▸ Exercise details: Repeat every line of text in the records below without changing it. Leave the pictures out of your answer.

▸ Provided material:
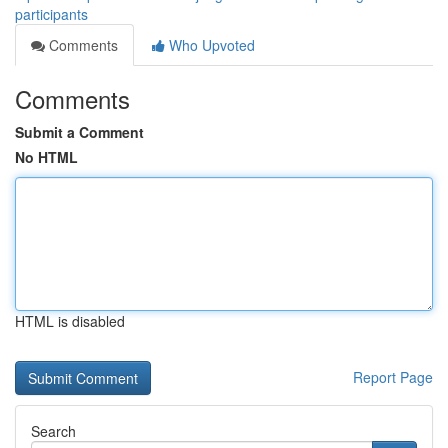
participants
Comments
Who Upvoted
Comments
Submit a Comment
No HTML
HTML is disabled
Report Page
Search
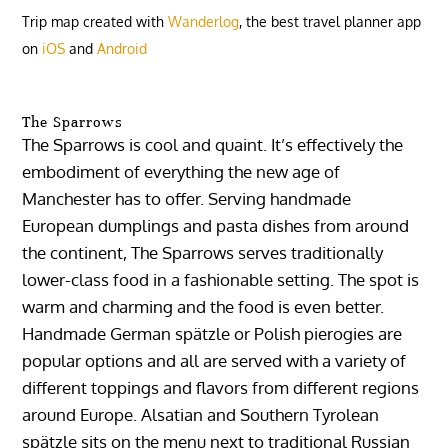
Trip map created with
Wanderlog
, the best travel planner app
on
iOS
and
Android
The Sparrows
The Sparrows is cool and quaint. It’s effectively the
embodiment of everything the new age of
Manchester has to offer. Serving handmade
European dumplings and pasta dishes from around
the continent, The Sparrows serves traditionally
lower-class food in a fashionable setting. The spot is
warm and charming and the food is even better.
Handmade German spätzle or Polish pierogies are
popular options and all are served with a variety of
different toppings and flavors from different regions
around Europe. Alsatian and Southern Tyrolean
spätzle sits on the menu next to traditional Russian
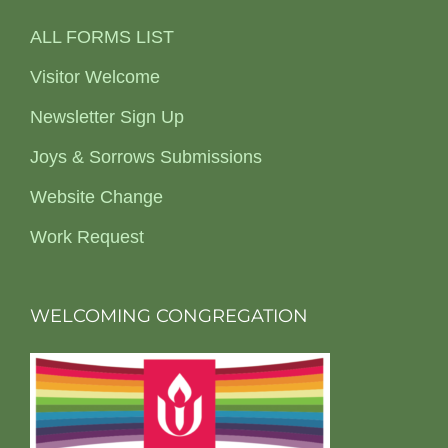
ALL FORMS LIST
Visitor Welcome
Newsletter Sign Up
Joys & Sorrows Submissions
Website Change
Work Request
WELCOMING CONGREGATION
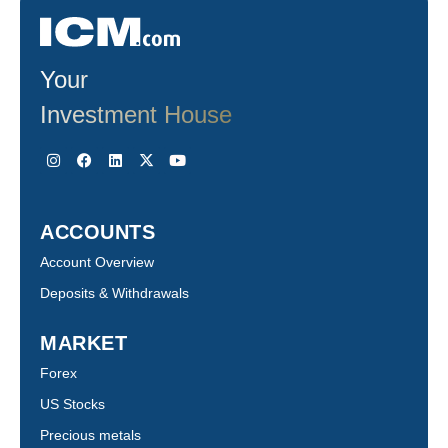
Your
Investment House
ACCOUNTS
Account Overview
Deposits & Withdrawals
MARKET
Forex
US Stocks
Precious metals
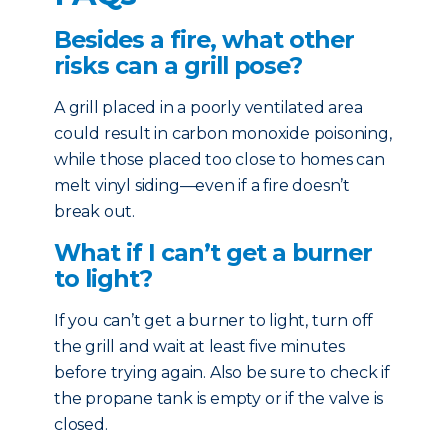
Besides a fire, what other
risks can a grill pose?
A grill placed in a poorly ventilated area
could result in carbon monoxide poisoning,
while those placed too close to homes can
melt vinyl siding—even if a fire doesn’t
break out.
What if I can’t get a burner
to light?
If you can’t get a burner to light, turn off
the grill and wait at least five minutes
before trying again. Also be sure to check if
the propane tank is empty or if the valve is
closed.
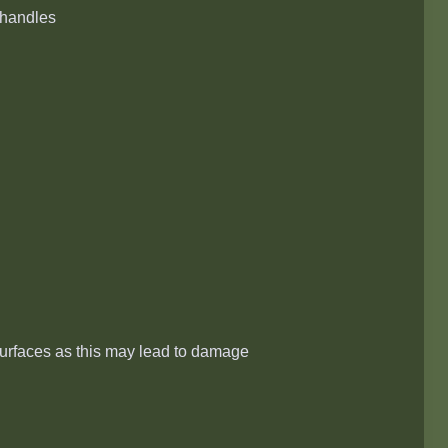
l handles
surfaces as this may lead to damage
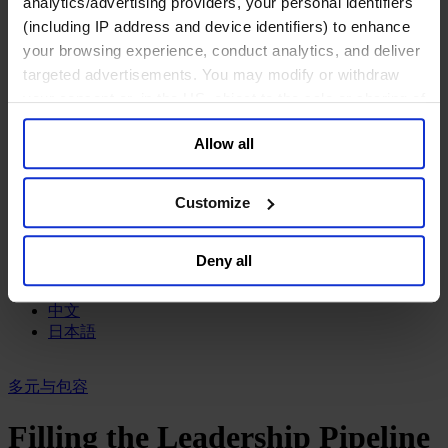
analytics/advertising providers, your personal identifiers
政府部门与社会组织
(including IP address and device identifiers) to enhance
消费品行业
your browsing experience, conduct analytics, and deliver
工业
targeted advertisements. You may modify or withdraw
金融服务业
your consent or, in the US, object to the sale or sharing of
服务业
your data for targeted advertising, by clicking “Do Not
关于我们
Allow all
Sell or Share My Personal Information” in the footer of
我们的董事会
the website. You must opt-out of each device and each
Join Us
browser. For additional information and retention terms
亿康先达新闻中心
Customize
see our
Cookie Policy
; for information regarding our
创造更美好的世界
Careers
general collection and use of personal information see
Deny all
our
Privacy Policy
.
English
Deutsch
中文
日本語
多元与包容
Filling the Leadership Pipeline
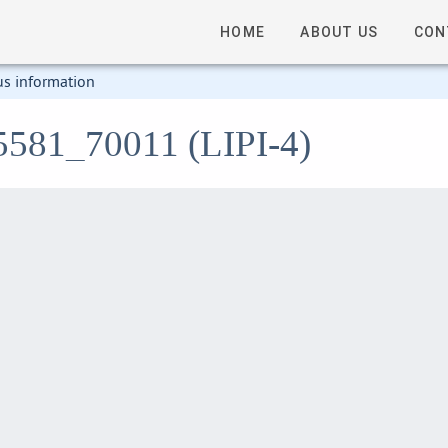
HOME
ABOUT US
CON
us information
5581_70011 (LIPI-4)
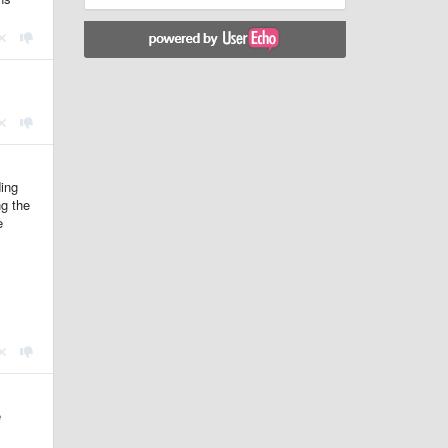
ding
ng the
e
e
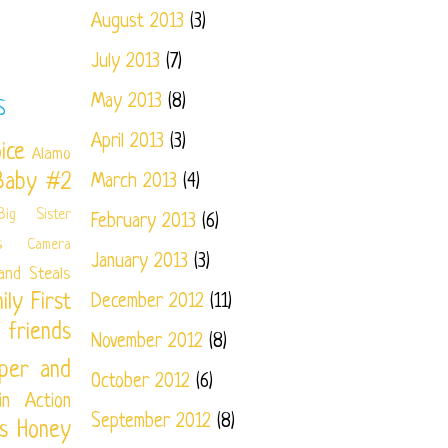
August 2013
(3)
July 2013
(7)
May 2013
(8)
S
April 2013
(3)
ice
Alamo
Baby #2
March 2013
(4)
Big Sister
February 2013
(6)
s
Camera
January 2013
(3)
and Steals
ily
First
December 2012
(11)
friends
November 2012
(8)
per and
October 2012
(6)
in Action
September 2012
(8)
s
Honey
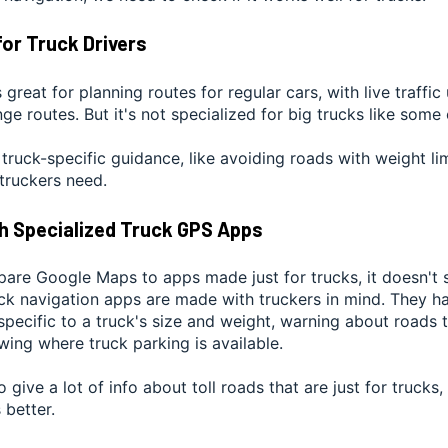
for Truck Drivers
great for planning routes for regular cars, with live traffi
ge routes. But it's not specialized for big trucks like some
r truck-specific guidance, like avoiding roads with weight li
truckers need.
h Specialized Truck GPS Apps
re Google Maps to apps made just for trucks, it doesn't s
ck navigation apps are made with truckers in mind. They ha
pecific to a truck's size and weight, warning about roads t
ing where truck parking is available.
 give a lot of info about toll roads that are just for trucks,
 better.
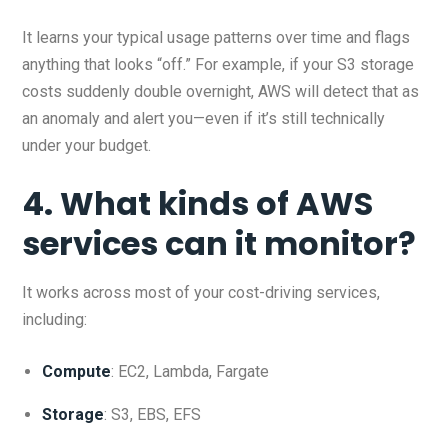
It learns your typical usage patterns over time and flags
anything that looks “off.” For example, if your S3 storage
costs suddenly double overnight, AWS will detect that as
an anomaly and alert you—even if it’s still technically
under your budget.
4. What kinds of AWS
services can it monitor?
It works across most of your cost-driving services,
including:
Compute
: EC2, Lambda, Fargate
Storage
: S3, EBS, EFS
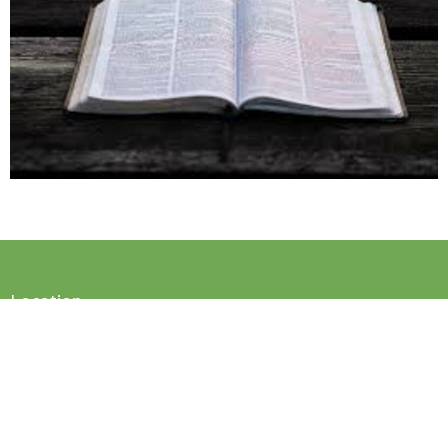
Location
2033 NC-87
Reidsville, NC
27320
View on Google Maps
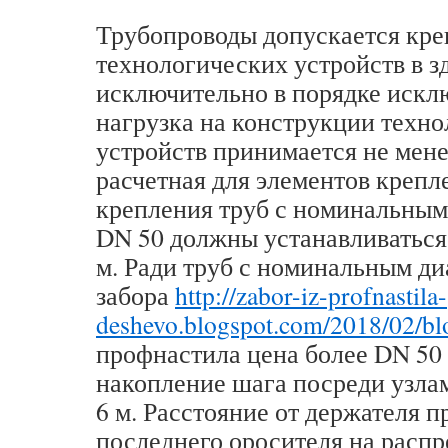
Трубопроводы допускается кре
технологических устройств в з
исключительно в порядке искл
нагрузка на конструкции техн
устройств принимается не мене
расчетная для элементов крепл
крепления труб с номинальным
DN 50 должны устанавливаться 
м. Ради труб с номинальным д
забора
http://zabor-iz-profnastila-
deshevo.blogspot.com/2018/02/bl
профнастила цена более DN 50
накопление шага посреди узла
6 м. Расстояние от держателя 
последнего оросителя на расп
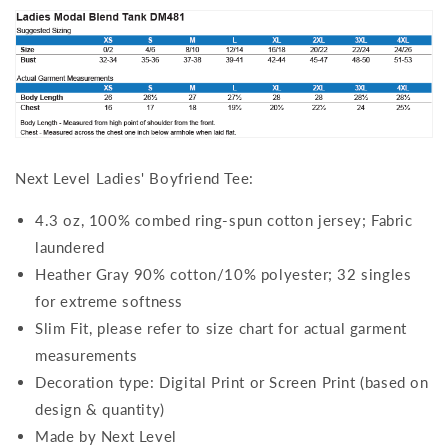
Next Level Ladies' Boyfriend Tee:
4.3 oz, 100% combed ring-spun cotton jersey; Fabric
laundered
Heather Gray 90% cotton/10% polyester; 32 singles
for extreme softness
Slim Fit, please refer to size chart for actual garment
measurements
Decoration type: Digital Print or Screen Print (based on
design & quantity)
Made by Next Level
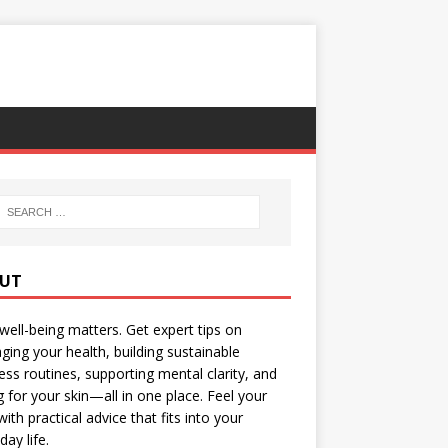
UT
well-being matters. Get expert tips on
ing your health, building sustainable
ess routines, supporting mental clarity, and
g for your skin—all in one place. Feel your
with practical advice that fits into your
day life.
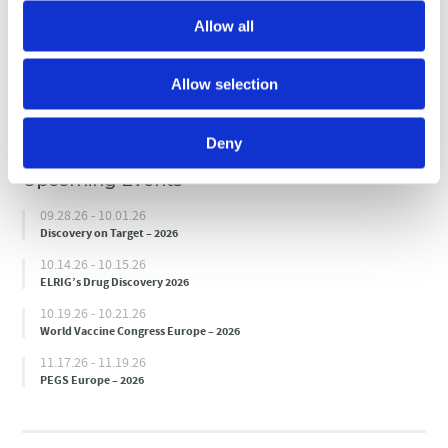
Allow all
Submit
Allow selection
Deny
Upcoming Events
09.28.26 - 10.01.26
Discovery on Target – 2026
10.14.26 - 10.15.26
ELRIG’s Drug Discovery 2026
10.19.26 - 10.21.26
World Vaccine Congress Europe – 2026
11.17.26 - 11.19.26
PEGS Europe – 2026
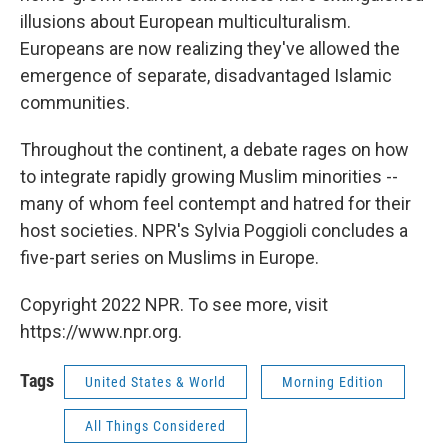
illusions about European multiculturalism.
Europeans are now realizing they've allowed the
emergence of separate, disadvantaged Islamic
communities.
Throughout the continent, a debate rages on how
to integrate rapidly growing Muslim minorities --
many of whom feel contempt and hatred for their
host societies. NPR's Sylvia Poggioli concludes a
five-part series on Muslims in Europe.
Copyright 2022 NPR. To see more, visit
https://www.npr.org.
Tags
United States & World
Morning Edition
All Things Considered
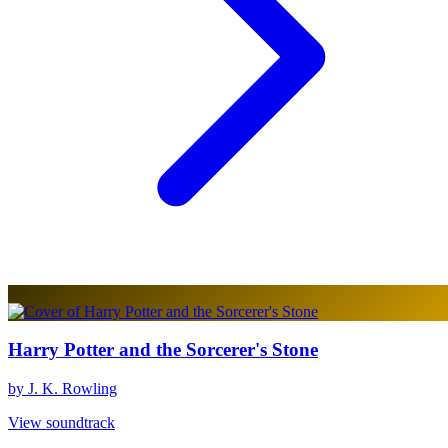
Harry Potter and the Sorcerer's Stone
by J. K. Rowling
View soundtrack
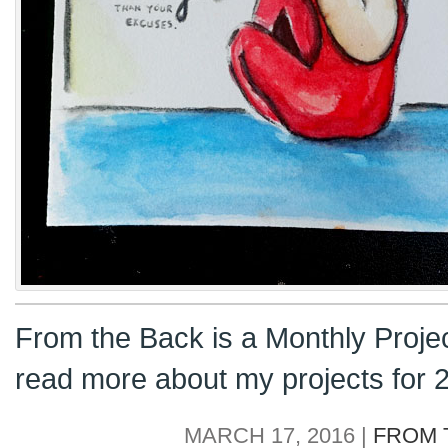
From the Back is a Monthly Proje
read more about my projects for
MARCH 17, 2016 |
FROM 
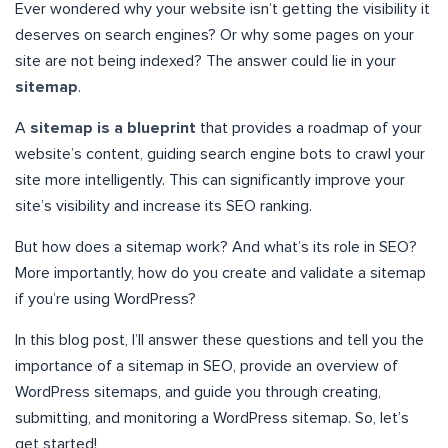
Ever wondered why your website isn’t getting the visibility it
deserves on search engines? Or why some pages on your
site are not being indexed? The answer could lie in your
sitemap
.
A
sitemap is a blueprint
that provides a roadmap of your
website’s content, guiding search engine bots to crawl your
site more intelligently. This can significantly improve your
site’s visibility and increase its SEO ranking.
But how does a sitemap work? And what’s its role in SEO?
More importantly, how do you create and validate a sitemap
if you’re using WordPress?
In this blog post, I’ll answer these questions and tell you the
importance of a sitemap in SEO, provide an overview of
WordPress sitemaps, and guide you through creating,
submitting, and monitoring a WordPress sitemap. So, let’s
get started!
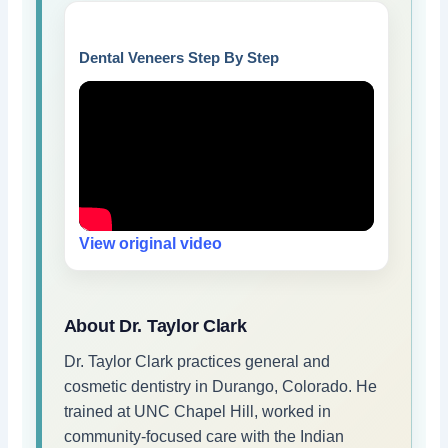
Dental Veneers Step By Step
View original video
About Dr. Taylor Clark
Dr. Taylor Clark practices general and
cosmetic dentistry in Durango, Colorado. He
trained at UNC Chapel Hill, worked in
community-focused care with the Indian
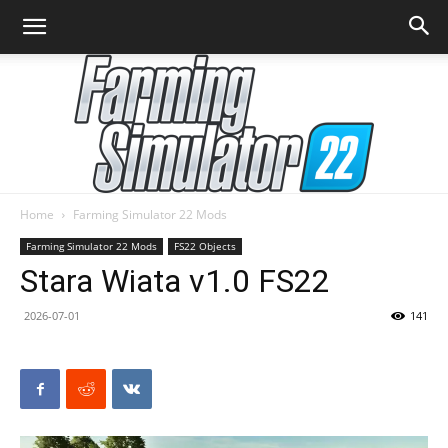
Home
Farming Simulator 22 Mods
Farming
Farming Simulator 22 Mods
FS22 Objects
Stara Wiata v1.0 FS22
2026-07-01
141
Simulator
22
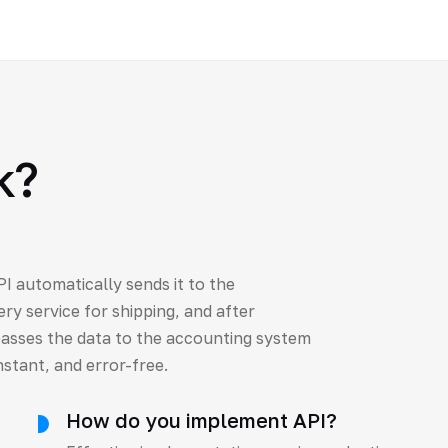
k?
I automatically sends it to the
ry service for shipping, and after
asses the data to the accounting system
nstant, and error-free.
How do you implement API?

▸ Exercise output:
participants
Comments
Who Upvoted
Comments
Submit a Comment
No HTML
HTML is disabled
Report Page
Search
Trip map created with
Wanderlog
, the best travel planner app
on
iOS
and
Android
The Sparrows
The Sparrows is cool and quaint. It’s effectively the
embodiment of everything the new age of
Manchester has to offer. Serving handmade
European dumplings and pasta dishes from around
the continent, The Sparrows serves traditionally
lower-class food in a fashionable setting. The spot is
warm and charming and the food is even better.
Handmade German spätzle or Polish pierogies are
popular options and all are served with a variety of
different toppings and flavors from different regions
around Europe. Alsatian and Southern Tyrolean
spätzle sits on the menu next to traditional Russian
ALL FORMS LIST
Visitor Welcome
Newsletter Sign Up
Joys & Sorrows Submissions
Website Change
Work Request
WELCOMING CONGREGATION
Your
Investment House
ACCOUNTS
Account Overview
Deposits & Withdrawals
MARKET
Forex
US Stocks
Precious metals
Besides a fire, what other
risks can a grill pose?
A grill placed in a poorly ventilated area
could result in carbon monoxide poisoning,
while those placed too close to homes can
melt vinyl siding—even if a fire doesn’t
break out.
What if I can’t get a burner
to light?
If you can’t get a burner to light, turn off
the grill and wait at least five minutes
before trying again. Also be sure to check if
the propane tank is empty or if the valve is
closed.
l handles
surfaces as this may lead to damage
analytics/advertising providers, your personal identifiers
政府部门与社会组织
(including IP address and device identifiers) to enhance
消费品行业
your browsing experience, conduct analytics, and deliver
工业
targeted advertisements. You may modify or withdraw
金融服务业
your consent or, in the US, object to the sale or sharing of
服务业
your data for targeted advertising, by clicking “Do Not
关于我们
Allow all
Sell or Share My Personal Information” in the footer of
我们的董事会
the website. You must opt-out of each device and each
Join Us
browser. For additional information and retention terms
亿康先达新闻中心
Customize
see our
Cookie Policy
; for information regarding our
创造更美好的世界
Careers
general collection and use of personal information see
Deny all
our
Privacy Policy
.
English
Deutsch
中文
日本語
多元与包容
Filling the Leadership Pipeline
HOME
ABOUT US
CON
us information
5581_70011 (LIPI-4)
ding
ng the
e
e
August 2013
(3)
July 2013
(7)
May 2013
(8)
S
April 2013
(3)
ice
Alamo
Baby #2
March 2013
(4)
Big Sister
February 2013
(6)
s
Camera
January 2013
(3)
and Steals
ily
First
December 2012
(11)
friends
November 2012
(8)
per and
October 2012
(6)
in Action
September 2012
(8)
s
Honey
for Truck Drivers
great for planning routes for regular cars, with live traffi
ge routes. But it's not specialized for big trucks like some
r truck-specific guidance, like avoiding roads with weight li
truckers need.
h Specialized Truck GPS Apps
re Google Maps to apps made just for trucks, it doesn't s
ck navigation apps are made with truckers in mind. They ha
pecific to a truck's size and weight, warning about roads t
ing where truck parking is available.
 give a lot of info about toll roads that are just for trucks,
 better.
It learns your typical usage patterns over time and flags
anything that looks “off.” For example, if your S3 storage
costs suddenly double overnight, AWS will detect that as
an anomaly and alert you—even if it’s still technically
under your budget.
4. What kinds of AWS
services can it monitor?
It works across most of your cost-driving services,
including:
Compute
: EC2, Lambda, Fargate
Storage
: S3, EBS, EFS
Location
2033 NC-87
Reidsville, NC
27320
View on Google Maps
Трубопроводы допускается кре
технологических устройств в з
исключительно в порядке искл
нагрузка на конструкции техн
устройств принимается не мене
расчетная для элементов крепл
крепления труб с номинальным
DN 50 должны устанавливаться 
м. Ради труб с номинальным д
забора
http://zabor-iz-profnastila-
deshevo.blogspot.com/2018/02/bl
профнастила цена более DN 50
накопление шага посреди узла
6 м. Расстояние от держателя 
последнего оросителя на расп
Next Level Ladies' Boyfriend Tee:
4.3 oz, 100% combed ring-spun cotton jersey; Fabric
laundered
Heather Gray 90% cotton/10% polyester; 32 singles
for extreme softness
Slim Fit, please refer to size chart for actual garment
measurements
Decoration type: Digital Print or Screen Print (based on
design & quantity)
Made by Next Level
UT
well-being matters. Get expert tips on
ing your health, building sustainable
ess routines, supporting mental clarity, and
g for your skin—all in one place. Feel your
with practical advice that fits into your
day life.
Allow all
Submit
Allow selection
Deny
Upcoming Events
09.28.26 - 10.01.26
Discovery on Target – 2026
10.14.26 - 10.15.26
ELRIG’s Drug Discovery 2026
10.19.26 - 10.21.26
World Vaccine Congress Europe – 2026
11.17.26 - 11.19.26
PEGS Europe – 2026
illusions about European multiculturalism.
Europeans are now realizing they've allowed the
emergence of separate, disadvantaged Islamic
communities.
Throughout the continent, a debate rages on how
to integrate rapidly growing Muslim minorities --
many of whom feel contempt and hatred for their
host societies. NPR's Sylvia Poggioli concludes a
five-part series on Muslims in Europe.
Copyright 2022 NPR. To see more, visit
https://www.npr.org.
Tags
United States & World
Morning Edition
All Things Considered
Harry Potter and the Sorcerer's Stone
by J. K. Rowling
View soundtrack
From the Back is a Monthly Proje
read more about my projects for
MARCH 17, 2016 |
FROM 
Ever wondered why your website isn’t getting the visibility it
deserves on search engines? Or why some pages on your
site are not being indexed? The answer could lie in your
sitemap
.
A
sitemap is a blueprint
that provides a roadmap of your
website’s content, guiding search engine bots to crawl your
site more intelligently. This can significantly improve your
site’s visibility and increase its SEO ranking.
But how does a sitemap work? And what’s its role in SEO?
More importantly, how do you create and validate a sitemap
if you’re using WordPress?
In this blog post, I’ll answer these questions and tell you the
importance of a sitemap in SEO, provide an overview of
WordPress sitemaps, and guide you through creating,
submitting, and monitoring a WordPress sitemap. So, let’s
get started!
Dental Veneers Step By Step
View original video
About Dr. Taylor Clark
Dr. Taylor Clark practices general and
cosmetic dentistry in Durango, Colorado. He
trained at UNC Chapel Hill, worked in
community-focused care with the Indian
Home
Farming Simulator 22 Mods
Farming
Farming Simulator 22 Mods
FS22 Objects
Stara Wiata v1.0 FS22
2026-07-01
141
Simulator
22
k?
I automatically sends it to the
ry service for shipping, and after
asses the data to the accounting system
nstant, and error-free.
How do you implement API?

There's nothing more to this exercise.